Derrotado, sintiéndose el tipo más miserable del planeta, una tarde no le quedó más remedio que sumarse a la cola de aquellos que clamaban la divina ayuda del Sanador.
—Amado hermano —le dijo éste, al aceptarlo en su despacho—, abre tu corazón. Te abrazo con el alma.
El Periodista cayó de rodillas, aferrándose a las piernas del Sanador quien, acariciándole la cabeza, añadió:
—Debes saber que Dios jamás te abandona.
La enfermedad física es el resultado del desasosiego interior. Para derribar los muros de tu negatividad, propongo un esfuerzo integral y permanente de tu parte.
Asintiendo con actitud suplicante y la vista bañada en lágrimas, el Periodista dijo:
—Pídeme lo que quieras.
—Dime una cosa, hermano ¿tú te quieres?
A partir de ese momento el Periodista se entregó devotamente al cuidado del Sanador. Cada semana acudía a reunirse con él, como cumpliendo un rito religioso. A veces lo hallaba desnudo y descalzo, paseando por los campos del valle aledaño.
—Busca siempre la verdad, amado hermano —le decía—. Para alcanzarla debes matar el deseo.
En ocasiones lo encontraba sentado frente al caballete.
—Pintar es plasmar esperanza en un lienzo —sostenía—, una forma de hacer el amor, no sexual, sino espiritual.

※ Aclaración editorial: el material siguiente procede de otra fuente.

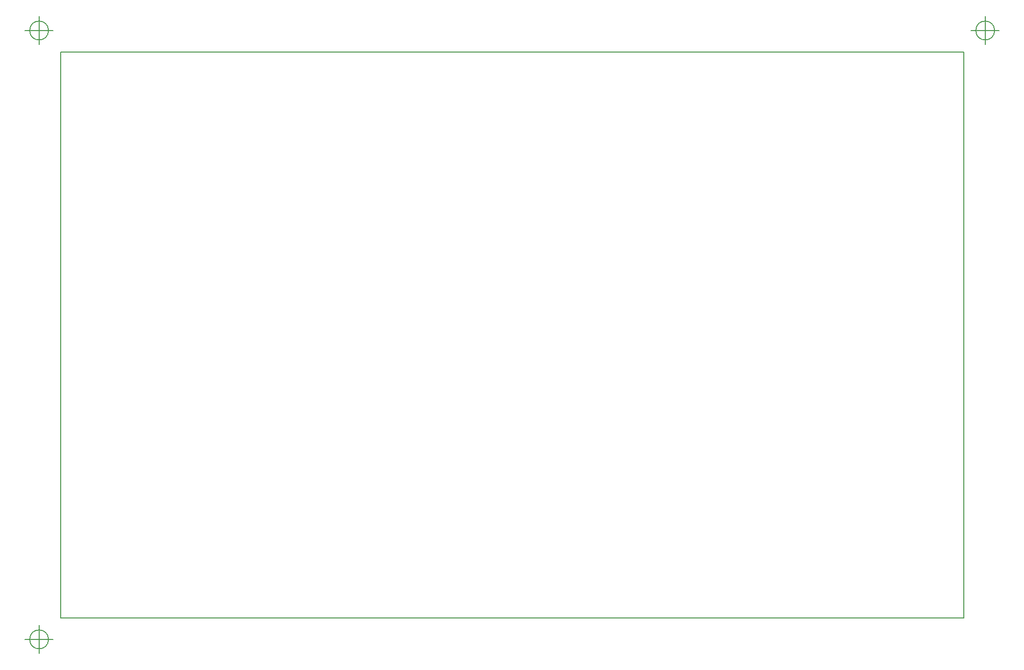
<source format=gm1>
G04 #@! TF.GenerationSoftware,KiCad,Pcbnew,5.1.10-88a1d61d58~88~ubuntu18.04.1*
G04 #@! TF.CreationDate,2022-09-15T09:05:11+02:00*
G04 #@! TF.ProjectId,FPGA_buffer_board,46504741-5f62-4756-9666-65725f626f61,v1.4*
G04 #@! TF.SameCoordinates,Original*
G04 #@! TF.FileFunction,Profile,NP*
%FSLAX46Y46*%
G04 Gerber Fmt 4.6, Leading zero omitted, Abs format (unit mm)*
G04 Created by KiCad (PCBNEW 5.1.10-88a1d61d58~88~ubuntu18.04.1) date 2022-09-15 09:05:11*
%MOMM*%
%LPD*%
G01*
G04 APERTURE LIST*
G04 #@! TA.AperFunction,Profile*
%ADD10C,0.200000*%
G04 #@! TD*
G04 APERTURE END LIST*
D10*
X86756666Y-153670000D02*
G75*
G03*
X86756666Y-153670000I-1666666J0D01*
G01*
X82590000Y-153670000D02*
X87590000Y-153670000D01*
X85090000Y-151170000D02*
X85090000Y-156170000D01*
X254396666Y-45720000D02*
G75*
G03*
X254396666Y-45720000I-1666666J0D01*
G01*
X250230000Y-45720000D02*
X255230000Y-45720000D01*
X252730000Y-43220000D02*
X252730000Y-48220000D01*
X86756666Y-45720000D02*
G75*
G03*
X86756666Y-45720000I-1666666J0D01*
G01*
X82590000Y-45720000D02*
X87590000Y-45720000D01*
X85090000Y-43220000D02*
X85090000Y-48220000D01*
X248920000Y-149860000D02*
X88900000Y-149860000D01*
X248920000Y-49530000D02*
X248920000Y-149860000D01*
X88900000Y-49530000D02*
X248920000Y-49530000D01*
X88900000Y-149860000D02*
X88900000Y-49530000D01*
M02*

</source>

En un recorrido de relajación por su inmenso e idílico predio, el Sanador le habló sobre la oración y la meditación.
—La gente suele usar la oración como último recurso —manifestó—. Los desdichados dicen sin pensar ‘sólo queda rogar a Dios’. Eso es un error: expresa desesperación y abandono.
—Nadie me enseñó a orar —confesó el Periodista—, sólo a rezar.
—Un penoso desperdicio, hermano—sostuvo el Sanador—. La auténtica oración es un tesoro.
Sobre el arte de la meditación, el Sanador agregó:
—He descubierto que, debido a mi temperamento, la mejor forma de detener mi mente es poniendo mi cuerpo en movimiento.
—Creía que para meditar había que estar quieto y en silencio —argumentó el Periodista.
—No necesariamente —aclaró el Sanador—. El regocijo interno, la sensación de dirección, que experimento cuando bailo con los ojos cerrados al ritmo de la música es lo que yo defino como un contacto profundo y consciente con la Energía Cósmica.
El Periodista, intrigado por los misterios y secretos eternos que el Sanador le revelaba, preguntó una vez:
—¿Cómo se puede obtener calma y armonía en un mundo atravesado por la violencia?
El Sanador lo asombró con la simplicidad de su respuesta:
—El ser humano precisa modificar drásticamente sus hábitos alimenticios y seguir una dieta libre de elementos tóxicos: son cadenas que obstruyen la virtud. Ese detalle, aparentemente frugal y fútil, es lo que desencadena la locura que deviene en agresiones mutuas a nivel individual, social, nacional, mundial.
El Periodista no podía concebir, en su majestuosa ignorancia, el poder trascendental que el Sanador representaba en la tierra. Finalmente comprendió por qué éste se había erigido como una celebridad, un conferencista aclamado en los círculos místicos, un maestro de vida para las nuevas generaciones, un erudito de las vibraciones sensoriales. Y en las postrimerías de su existencia, fue testigo privilegiado de cómo un hombre casi 50 años menor que él, fuente inagotable de sabiduría y amor, lo rescató de la esclavitud del ego y lo salvó de una muerte indigna, marcada por la culpa y el miedo.